A common reason for rejection is the failure to convince regulators that appropriate methods were implemented to account for the biases surrounding the comparison of main study results with historical data. 

Other reasons include the validity of claims around effectiveness being brought into question if the outcomes being measured are deemed to be arbitrary and failing to reflect clinical practice. Alternatively, if a drug is intended to be used in the long term, then a failure to demonstrate that treatment will bring lasting benefits relevant to the patient, or inappropriate methods of extrapolating long-term effectiveness will again raise questions around claimed effectiveness. 

Conclusions

Demonstrating evidence of comparative efficacy in rare diseases or diseases with high unmet need through conventional RCTs that satisfies regulatory standards for approval can be challenging. Vast amounts of RWD are being generated through the widespread use of technologies such as EHRs. 

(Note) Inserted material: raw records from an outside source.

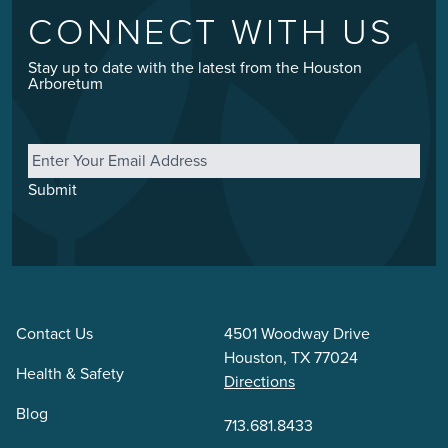
CONNECT WITH US
Stay up to date with the latest from the Houston
Arboretum
Email
*
Submit
Contact Us
4501 Woodway Drive
Houston, TX 77024
Health & Safety
Directions
Blog
713.681.8433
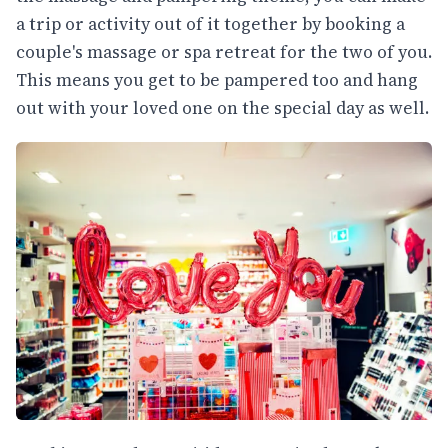
a trip or activity out of it together by booking a
couple's massage or spa retreat for the two of you.
This means you get to be pampered too and hang
out with your loved one on the special day as well.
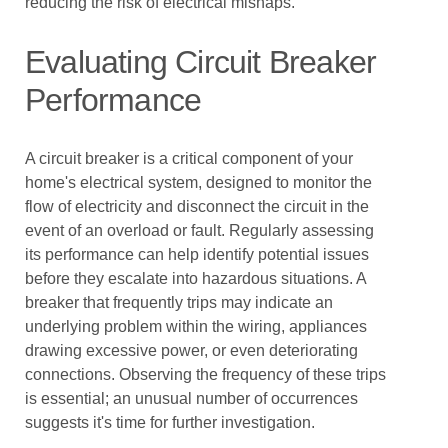
reducing the risk of electrical mishaps.
Evaluating Circuit Breaker
Performance
A circuit breaker is a critical component of your
home's electrical system, designed to monitor the
flow of electricity and disconnect the circuit in the
event of an overload or fault. Regularly assessing
its performance can help identify potential issues
before they escalate into hazardous situations. A
breaker that frequently trips may indicate an
underlying problem within the wiring, appliances
drawing excessive power, or even deteriorating
connections. Observing the frequency of these trips
is essential; an unusual number of occurrences
suggests it's time for further investigation.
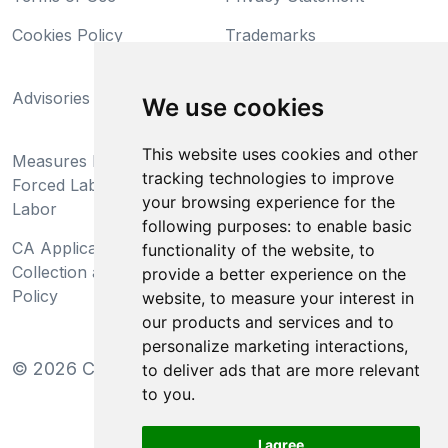
Cookies Policy
Trademarks
California Supply Chains
Advisories
Act
We use cookies
Do Not Sell My Personal
This website uses cookies and other
Measures Preventing
Information and Limit
tracking technologies to improve
Forced Labor and Child
Processing of Sensitive
your browsing experience for the
Labor
Information
following purposes:
to enable basic
CA Applicant Notice at
CA Employee Notice at
functionality of the website
,
to
Collection and Privacy
Collection and Privacy
provide a better experience on the
Policy
Policy
website
,
to measure your interest in
our products and services and to
personalize marketing interactions
,
©
2026
Clear-Com LLC. All rights reserved.
to deliver ads that are more relevant
to you
.
I agree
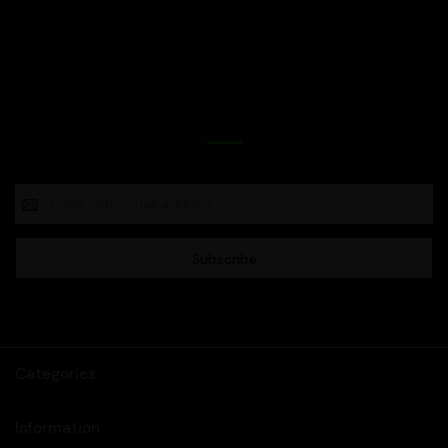
Newsletter Signup
Email
Address
Categories
Information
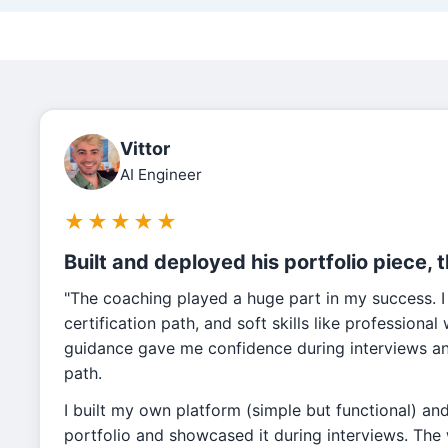
Vittor
AI Engineer
★
★
★
★
★
Built and deployed his portfolio piece, 
"The coaching played a huge part in my success. I
certification path, and soft skills like professiona
guidance gave me confidence during interviews and
path.
I built my own platform (simple but functional) an
portfolio and showcased it during interviews. Th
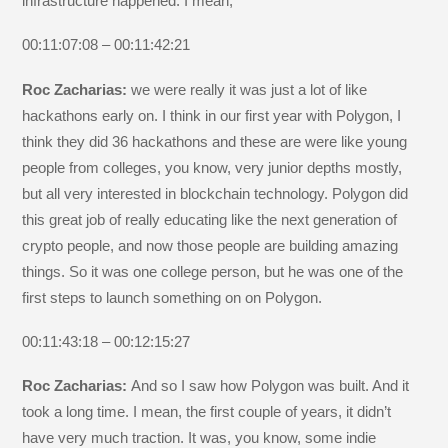
infrastructure happened. I mean,
00:11:07:08 – 00:11:42:21
Roc Zacharias:
we were really it was just a lot of like
hackathons early on. I think in our first year with Polygon, I
think they did 36 hackathons and these are were like young
people from colleges, you know, very junior depths mostly,
but all very interested in blockchain technology. Polygon did
this great job of really educating like the next generation of
crypto people, and now those people are building amazing
things. So it was one college person, but he was one of the
first steps to launch something on on Polygon.
00:11:43:18 – 00:12:15:27
Roc Zacharias:
And so I saw how Polygon was built. And it
took a long time. I mean, the first couple of years, it didn’t
have very much traction. It was, you know, some indie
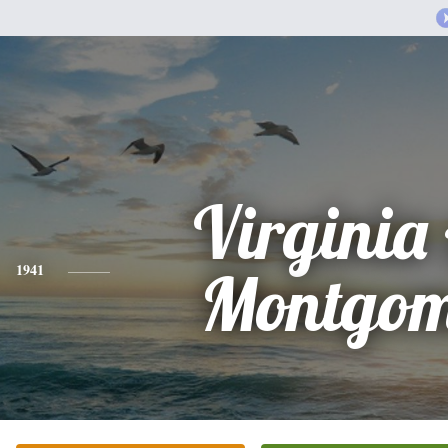
Virginia
1941
Montgom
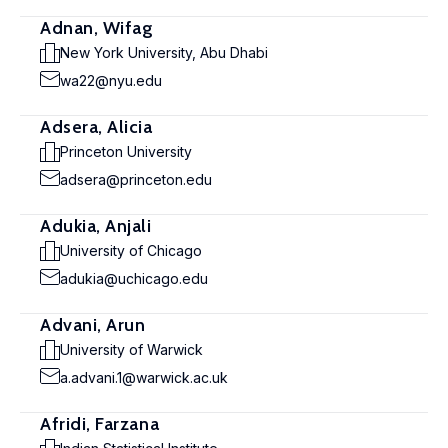
Adnan, Wifag
New York University, Abu Dhabi
wa22@nyu.edu
Adsera, Alicia
Princeton University
adsera@princeton.edu
Adukia, Anjali
University of Chicago
adukia@uchicago.edu
Advani, Arun
University of Warwick
a.advani.1@warwick.ac.uk
Afridi, Farzana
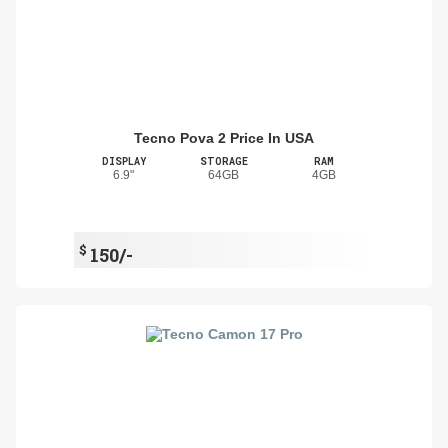
Tecno Pova 2 Price In USA
DISPLAY
STORAGE
RAM
6.9"
64GB
4GB
$
150/-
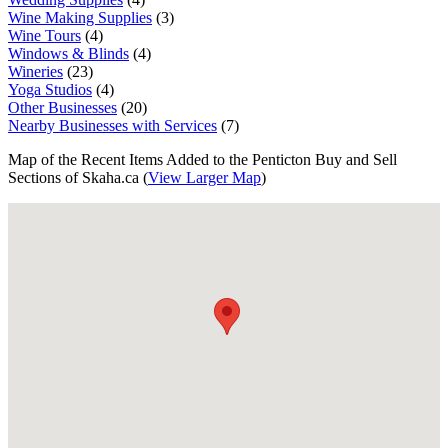
Wine Making Supplies
(3)
Wine Tours
(4)
Windows & Blinds
(4)
Wineries
(23)
Yoga Studios
(4)
Other Businesses
(20)
Nearby Businesses with Services
(7)
Map of the Recent Items Added to the Penticton Buy and Sell
Sections of Skaha.ca (
View Larger Map
)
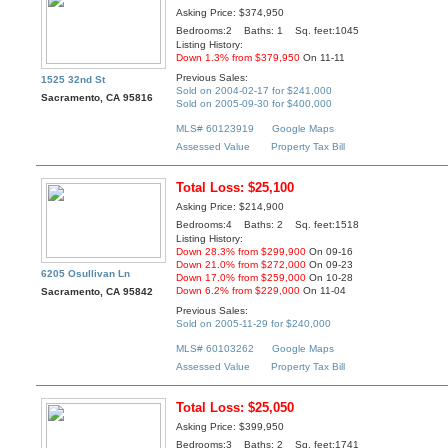
Asking Price: $374,950
Bedrooms:2 Baths: 1 Sq. feet:1045
Listing History:
Down 1.3% from $379,950
On 11-11
Previous Sales:
1525 32nd St
Sold on 2004-02-17 for $241,000
Sacramento, CA 95816
Sold on 2005-09-30 for $400,000
MLS# 60123919
Google Maps
Assessed Value
Property Tax Bill
Total Loss: $25,100
Asking Price: $214,900
Bedrooms:4 Baths: 2 Sq. feet:1518
Listing History:
Down 28.3% from $299,900
On 09-16
Down 21.0% from $272,000
On 09-23
6205 Osullivan Ln
Down 17.0% from $259,000
On 10-28
Down 6.2% from $229,000
On 11-04
Sacramento, CA 95842
Previous Sales:
Sold on 2005-11-29 for $240,000
MLS# 60103262
Google Maps
Assessed Value
Property Tax Bill
Total Loss: $25,050
Asking Price: $399,950
Bedrooms:3 Baths: 2 Sq. feet:1741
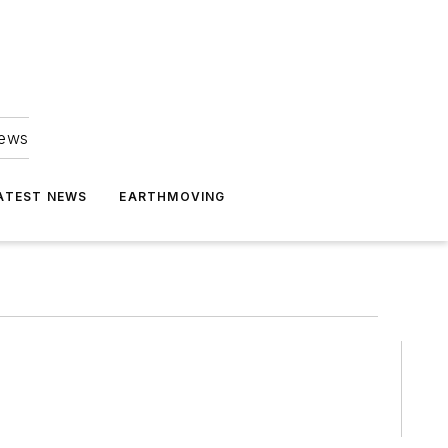
news
ATEST NEWS
EARTHMOVING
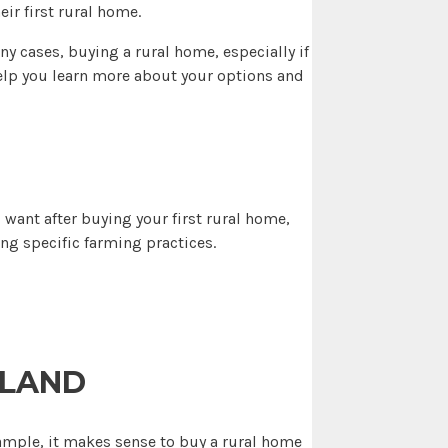
ir first rural home.
ny cases, buying a rural home, especially if
help you learn more about your options and
 want after buying your first rural home,
ng specific farming practices.
 LAND
xample, it makes sense to buy a rural home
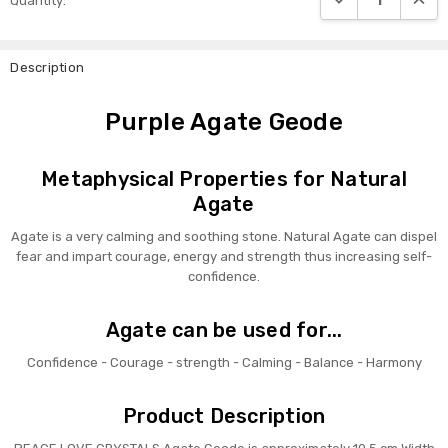
Quantity:
Stock:
Description
Purple Agate Geode
Metaphysical Properties for Natural
Agate
Agate is a very calming and soothing stone. Natural Agate can dispel
fear and impart courage, energy and strength thus increasing self-
confidence.
Agate can be used for...
Confidence - Courage - strength - Calming - Balance - Harmony
Product Description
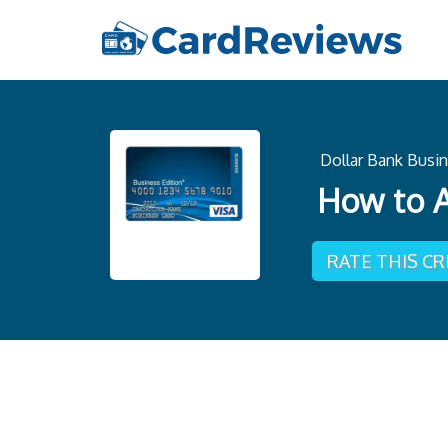
Dollar Bank Busin
How to A
RATE THIS C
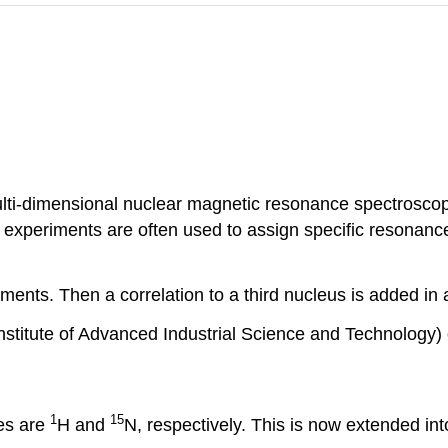
ulti-dimensional nuclear magnetic resonance spectroscop
experiments are often used to assign specific resonance 
nts. Then a correlation to a third nucleus is added in a
nstitute of Advanced Industrial Science and Technology) 
1
15
es are
H and
N, respectively. This is now extended int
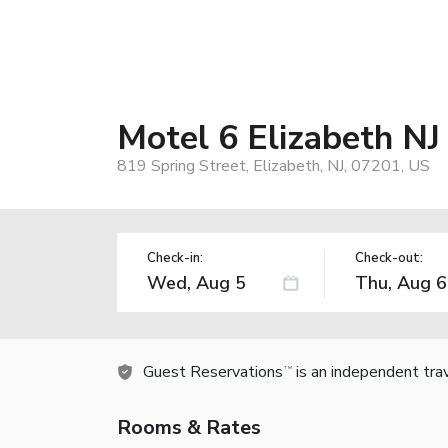
Motel 6 Elizabeth NJ
819 Spring Street, Elizabeth, NJ, 07201, US
Check-in:
Check-out:
Guest Reservations
is an independent tra
TM
Rooms & Rates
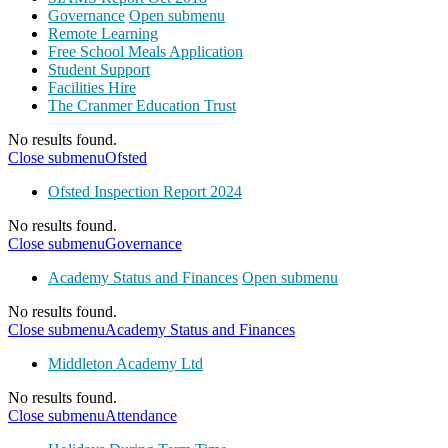
Governance
Open submenu
Remote Learning
Free School Meals Application
Student Support
Facilities Hire
The Cranmer Education Trust
No results found.
Close submenu
Ofsted
Ofsted Inspection Report 2024
No results found.
Close submenu
Governance
Academy Status and Finances
Open submenu
No results found.
Close submenu
Academy Status and Finances
Middleton Academy Ltd
No results found.
Close submenu
Attendance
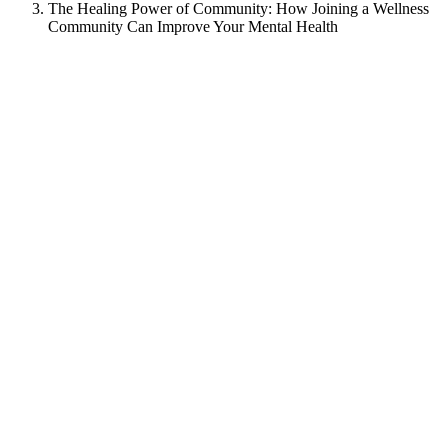
The Healing Power of Community: How Joining a Wellness
Community Can Improve Your Mental Health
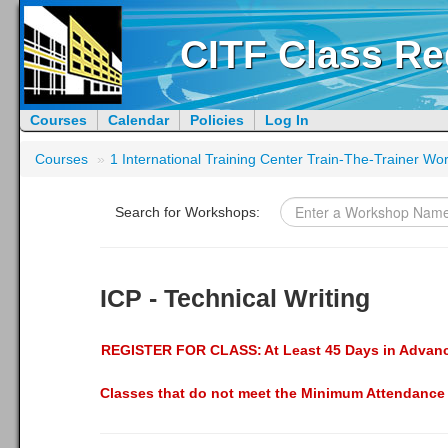
CITF Class Re
Courses
Calendar
Policies
Log In
Courses
»
1 International Training Center Train-The-Trainer W
Search for Workshops:
ICP - Technical Writing
REGISTER FOR CLASS:
At Least 45 Days in Advan
Classes that do not meet the Minimum Attendance 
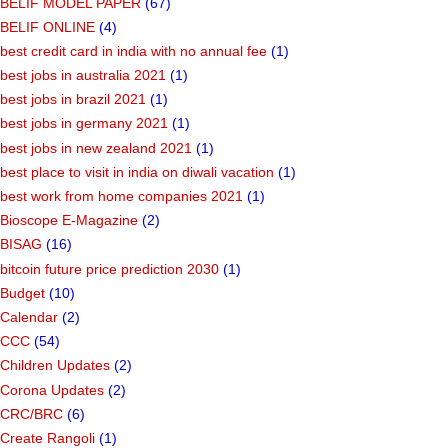
BELIF MODEL PAPER
(67)
BELIF ONLINE
(4)
best credit card in india with no annual fee
(1)
best jobs in australia 2021
(1)
best jobs in brazil 2021
(1)
best jobs in germany 2021
(1)
best jobs in new zealand 2021
(1)
best place to visit in india on diwali vacation
(1)
best work from home companies 2021
(1)
Bioscope E-Magazine
(2)
BISAG
(16)
bitcoin future price prediction 2030
(1)
Budget
(10)
Calendar
(2)
CCC
(54)
Children Updates
(2)
Corona Updates
(2)
CRC/BRC
(6)
Create Rangoli
(1)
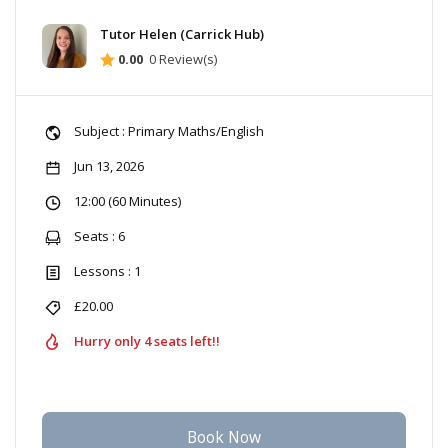
Tutor Helen (Carrick Hub)
0.00
0 Review(s)
Subject : Primary Maths/English
Jun 13, 2026
12:00 (60 Minutes)
Seats : 6
Lessons : 1
£20.00
Hurry only 4 seats left!!
Book Now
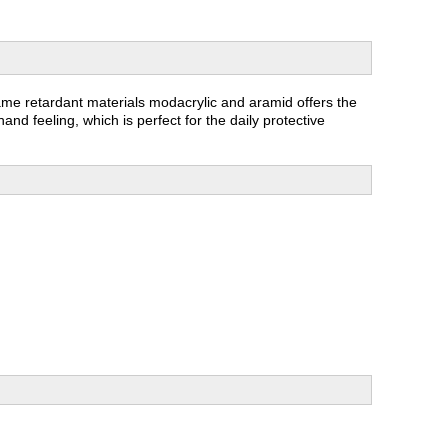
lame retardant materials modacrylic and aramid offers the
and feeling, which is perfect for the daily protective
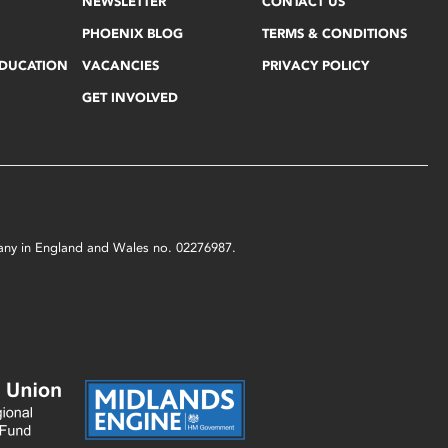
NEWSLETTER
CONTACT US
PHOENIX BLOG
TERMS & CONDITIONS
EDUCATION
VACANCIES
PRIVACY POLICY
GET INVOLVED
mpany in England and Wales no. 02276987.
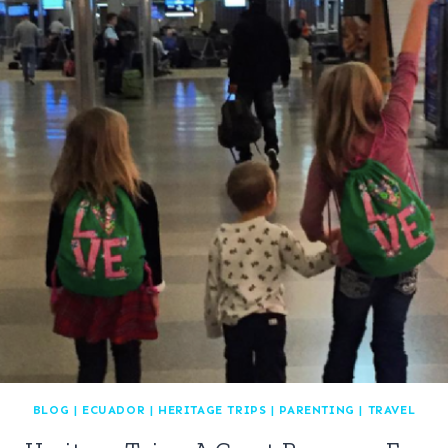
BLOG
|
ECUADOR
|
HERITAGE TRIPS
|
PARENTING
|
TRAVEL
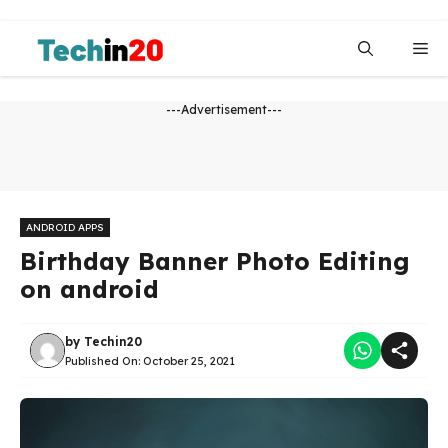
Skip
to
Me
content
---Advertisement---
ANDROID APPS
Birthday Banner Photo Editing
on android
by
Techin20
Published On:
October 25, 2021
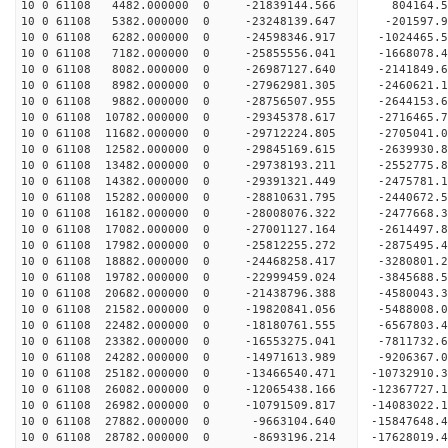
10 0 61108 4482.000000 0 -21839144.566 804164.
10 0 61108 5382.000000 0 -23248139.647 -201597.
10 0 61108 6282.000000 0 -24598346.917 -1024465.
10 0 61108 7182.000000 0 -25855556.041 -1668078.
10 0 61108 8082.000000 0 -26987127.640 -2141849.
10 0 61108 8982.000000 0 -27962981.305 -2460621.
10 0 61108 9882.000000 0 -28756507.955 -2644153
10 0 61108 10782.000000 0 -29345378.617 -2716465
10 0 61108 11682.000000 0 -29712224.805 -2705041
10 0 61108 12582.000000 0 -29845169.615 -26399
10 0 61108 13482.000000 0 -29738193.211 -2552775
10 0 61108 14382.000000 0 -29391321.449 -2475781
10 0 61108 15282.000000 0 -28810631.795 -2440672
10 0 61108 16182.000000 0 -28008076.322 -2477668.
10 0 61108 17082.000000 0 -27001127.164 -2614497.
10 0 61108 17982.000000 0 -25812255.272 -2875495.
10 0 61108 18882.000000 0 -24468258.417 -3280801.
10 0 61108 19782.000000 0 -22999459.024 -3845688.
10 0 61108 20682.000000 0 -21438796.388 -4580043.
10 0 61108 21582.000000 0 -19820841.056 -5488008.
10 0 61108 22482.000000 0 -18180761.555 -6567803.
10 0 61108 23382.000000 0 -16553275.041 -7811732.
10 0 61108 24282.000000 0 -14971613.989 -9206367.
10 0 61108 25182.000000 0 -13466540.471 -10732910.
10 0 61108 26082.000000 0 -12065438.166 -12367727.
10 0 61108 26982.000000 0 -10791509.817 -14083022.
10 0 61108 27882.000000 0 -9663104.640 -15847648.
10 0 61108 28782.000000 0 -8693196.214 -17628019.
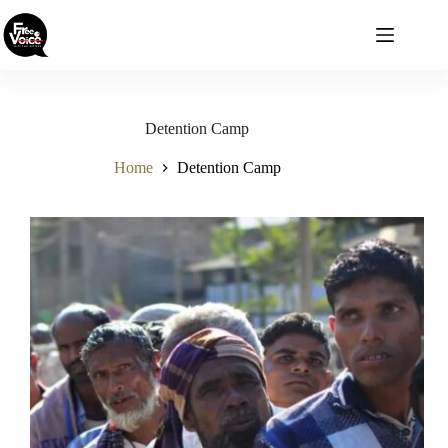
Skip
to
content
Detention Camp
Home
Detention Camp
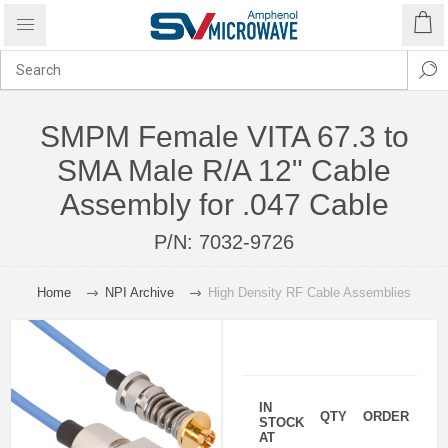
SMPM Female VITA 67.3 to
SMA Male R/A 12" Cable
Assembly for .047 Cable
P/N:
7032-9726
Home
NPI Archive
High Density RF Cable Assemblies
IN
QTY
ORDER
STOCK
AT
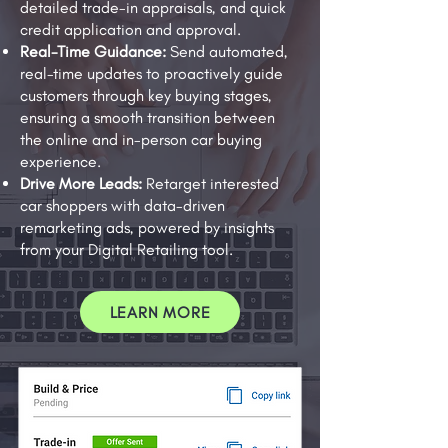
detailed trade-in appraisals, and quick
credit application and approval.
Real-Time Guidance:
Send automated,
real-time updates to proactively guide
customers through key buying stages,
ensuring a smooth transition between
the online and in-person car buying
experience.
Drive More Leads:
Retarget interested
car shoppers with data-driven
remarketing ads, powered by insights
from your Digital Retailing tool.
LEARN MORE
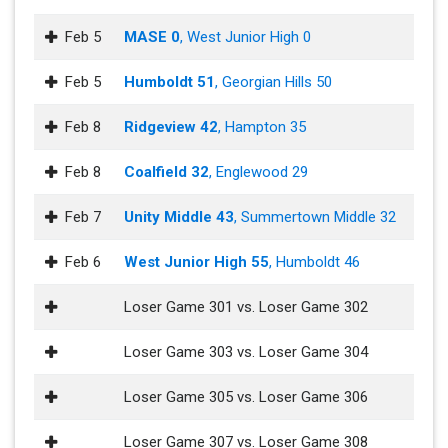
Feb 5
MASE 0
, West Junior High 0
Feb 5
Humboldt 51
, Georgian Hills 50
Feb 8
Ridgeview 42
, Hampton 35
Feb 8
Coalfield 32
, Englewood 29
Feb 7
Unity Middle 43
, Summertown Middle 32
Feb 6
West Junior High 55
, Humboldt 46
Loser Game 301 vs. Loser Game 302
Loser Game 303 vs. Loser Game 304
Loser Game 305 vs. Loser Game 306
Loser Game 307 vs. Loser Game 308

RWD and ECAs are not intended to replace RCTs, or lower regulatory standards in any way when it comes to market authorization. But it is important to recognize that there are questions which, at times cannot be answered with an RCT due to practical or ethical reasons. 

In these situations, RWD can complement traditional evidence from clinical trials in the form of an ECA. While this has accelerated the approval of many drugs in the past, successfully embarking on this path is contingent on how well the biases they are prone to are accounting for though advanced analytical methods.

Regulatory authorities are embracing the efficiencies RWD can bring, which extend beyond approval though studies to support post-marketing commitments to demonstrate value to payers. If lessons are learnt from the mistakes of submissions failing to gain approval, then manufacturers, regulators, payers, and patients – everyone wins.